**Task description**
Could you please return each line of the data that has the word "urothelial"?

**Material supplied**
══════════

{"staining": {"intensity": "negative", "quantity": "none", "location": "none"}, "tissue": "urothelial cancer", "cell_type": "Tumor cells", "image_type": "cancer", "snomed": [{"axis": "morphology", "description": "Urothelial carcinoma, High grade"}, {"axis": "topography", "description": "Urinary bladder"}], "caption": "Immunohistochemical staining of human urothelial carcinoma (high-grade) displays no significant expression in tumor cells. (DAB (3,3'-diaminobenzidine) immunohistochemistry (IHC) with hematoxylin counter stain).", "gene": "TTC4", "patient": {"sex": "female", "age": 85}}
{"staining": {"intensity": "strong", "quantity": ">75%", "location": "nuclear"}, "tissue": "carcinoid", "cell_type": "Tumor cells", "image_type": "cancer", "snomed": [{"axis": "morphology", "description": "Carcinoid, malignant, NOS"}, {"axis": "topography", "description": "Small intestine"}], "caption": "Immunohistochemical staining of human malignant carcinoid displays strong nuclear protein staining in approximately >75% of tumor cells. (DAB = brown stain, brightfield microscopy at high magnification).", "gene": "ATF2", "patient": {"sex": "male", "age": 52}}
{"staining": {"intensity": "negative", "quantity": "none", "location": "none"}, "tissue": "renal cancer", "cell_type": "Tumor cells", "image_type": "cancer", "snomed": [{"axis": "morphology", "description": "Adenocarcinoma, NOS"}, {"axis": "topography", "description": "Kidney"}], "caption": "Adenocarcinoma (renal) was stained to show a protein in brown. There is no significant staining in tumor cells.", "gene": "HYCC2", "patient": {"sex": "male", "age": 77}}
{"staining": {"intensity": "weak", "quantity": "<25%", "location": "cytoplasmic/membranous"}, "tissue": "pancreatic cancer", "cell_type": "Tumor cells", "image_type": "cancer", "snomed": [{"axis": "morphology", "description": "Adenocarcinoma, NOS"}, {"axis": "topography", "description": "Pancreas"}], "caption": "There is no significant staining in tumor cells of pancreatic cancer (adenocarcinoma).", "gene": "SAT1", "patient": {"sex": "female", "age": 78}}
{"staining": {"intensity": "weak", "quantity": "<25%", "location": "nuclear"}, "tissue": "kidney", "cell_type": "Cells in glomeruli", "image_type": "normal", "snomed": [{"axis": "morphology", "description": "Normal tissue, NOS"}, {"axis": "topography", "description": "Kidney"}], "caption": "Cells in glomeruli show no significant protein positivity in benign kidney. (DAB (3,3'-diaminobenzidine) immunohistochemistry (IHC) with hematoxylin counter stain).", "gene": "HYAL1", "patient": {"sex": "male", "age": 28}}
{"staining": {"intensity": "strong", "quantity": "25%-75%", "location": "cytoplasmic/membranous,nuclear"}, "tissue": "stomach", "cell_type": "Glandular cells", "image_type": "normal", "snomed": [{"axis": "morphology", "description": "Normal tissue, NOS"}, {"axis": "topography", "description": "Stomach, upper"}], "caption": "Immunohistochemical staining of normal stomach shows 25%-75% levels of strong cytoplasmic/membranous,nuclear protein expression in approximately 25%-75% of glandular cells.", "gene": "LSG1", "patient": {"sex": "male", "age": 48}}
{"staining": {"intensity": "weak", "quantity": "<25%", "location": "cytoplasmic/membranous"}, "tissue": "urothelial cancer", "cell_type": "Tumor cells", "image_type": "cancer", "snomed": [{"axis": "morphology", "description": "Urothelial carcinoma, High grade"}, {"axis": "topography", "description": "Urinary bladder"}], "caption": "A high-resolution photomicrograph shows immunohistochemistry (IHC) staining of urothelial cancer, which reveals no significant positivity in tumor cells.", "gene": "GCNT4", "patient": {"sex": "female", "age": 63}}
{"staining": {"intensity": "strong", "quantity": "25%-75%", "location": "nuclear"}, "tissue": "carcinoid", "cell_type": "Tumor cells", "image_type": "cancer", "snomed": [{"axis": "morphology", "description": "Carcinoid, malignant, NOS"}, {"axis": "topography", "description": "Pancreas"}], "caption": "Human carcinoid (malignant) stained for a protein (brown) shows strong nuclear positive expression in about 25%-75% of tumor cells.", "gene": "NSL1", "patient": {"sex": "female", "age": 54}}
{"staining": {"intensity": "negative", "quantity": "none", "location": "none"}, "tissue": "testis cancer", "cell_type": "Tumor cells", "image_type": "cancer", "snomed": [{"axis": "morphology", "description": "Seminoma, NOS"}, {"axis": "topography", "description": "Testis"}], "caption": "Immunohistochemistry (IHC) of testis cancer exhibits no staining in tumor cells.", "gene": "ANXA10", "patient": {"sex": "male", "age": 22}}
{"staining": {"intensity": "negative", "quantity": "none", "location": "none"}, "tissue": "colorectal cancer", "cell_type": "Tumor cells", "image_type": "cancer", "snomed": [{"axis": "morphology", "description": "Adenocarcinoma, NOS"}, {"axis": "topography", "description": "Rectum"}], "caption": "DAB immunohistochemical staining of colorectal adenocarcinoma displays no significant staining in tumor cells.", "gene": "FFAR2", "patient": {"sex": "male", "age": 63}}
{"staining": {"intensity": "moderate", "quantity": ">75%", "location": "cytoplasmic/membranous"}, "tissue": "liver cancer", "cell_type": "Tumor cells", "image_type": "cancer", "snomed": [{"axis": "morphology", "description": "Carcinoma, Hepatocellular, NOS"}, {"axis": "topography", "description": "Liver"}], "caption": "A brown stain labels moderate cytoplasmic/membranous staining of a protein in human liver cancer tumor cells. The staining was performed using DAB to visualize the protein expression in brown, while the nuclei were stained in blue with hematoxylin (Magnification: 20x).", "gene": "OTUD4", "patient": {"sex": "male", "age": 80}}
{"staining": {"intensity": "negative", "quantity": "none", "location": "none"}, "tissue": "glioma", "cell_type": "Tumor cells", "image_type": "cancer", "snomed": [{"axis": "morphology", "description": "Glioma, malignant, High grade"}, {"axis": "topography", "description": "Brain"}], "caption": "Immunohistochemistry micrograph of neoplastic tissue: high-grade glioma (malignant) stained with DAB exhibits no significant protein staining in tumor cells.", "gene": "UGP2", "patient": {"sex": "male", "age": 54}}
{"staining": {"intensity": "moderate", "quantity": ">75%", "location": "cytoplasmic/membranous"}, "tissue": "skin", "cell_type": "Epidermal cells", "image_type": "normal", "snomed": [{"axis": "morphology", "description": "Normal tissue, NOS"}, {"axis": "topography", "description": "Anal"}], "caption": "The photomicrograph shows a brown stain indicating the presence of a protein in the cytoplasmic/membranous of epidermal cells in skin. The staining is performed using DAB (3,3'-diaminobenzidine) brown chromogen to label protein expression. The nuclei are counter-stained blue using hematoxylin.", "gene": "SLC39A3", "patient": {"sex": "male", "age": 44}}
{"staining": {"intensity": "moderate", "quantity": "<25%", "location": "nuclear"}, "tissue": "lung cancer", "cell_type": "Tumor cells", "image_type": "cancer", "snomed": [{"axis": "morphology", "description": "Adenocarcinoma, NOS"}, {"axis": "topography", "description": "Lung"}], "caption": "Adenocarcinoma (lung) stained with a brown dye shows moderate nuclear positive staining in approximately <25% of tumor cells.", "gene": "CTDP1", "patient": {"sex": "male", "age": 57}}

══════════

**Written answer**
{"staining": {"intensity": "negative", "quantity": "none", "location": "none"}, "tissue": "urothelial cancer", "cell_type": "Tumor cells", "image_type": "cancer", "snomed": [{"axis": "morphology", "description": "Urothelial carcinoma, High grade"}, {"axis": "topography", "description": "Urinary bladder"}], "caption": "Immunohistochemical staining of human urothelial carcinoma (high-grade) displays no significant expression in tumor cells. (DAB (3,3'-diaminobenzidine) immunohistochemistry (IHC) with hematoxylin counter stain).", "gene": "TTC4", "patient": {"sex": "female", "age": 85}}
{"staining": {"intensity": "weak", "quantity": "<25%", "location": "cytoplasmic/membranous"}, "tissue": "urothelial cancer", "cell_type": "Tumor cells", "image_type": "cancer", "snomed": [{"axis": "morphology", "description": "Urothelial carcinoma, High grade"}, {"axis": "topography", "description": "Urinary bladder"}], "caption": "A high-resolution photomicrograph shows immunohistochemistry (IHC) staining of urothelial cancer, which reveals no significant positivity in tumor cells.", "gene": "GCNT4", "patient": {"sex": "female", "age": 63}}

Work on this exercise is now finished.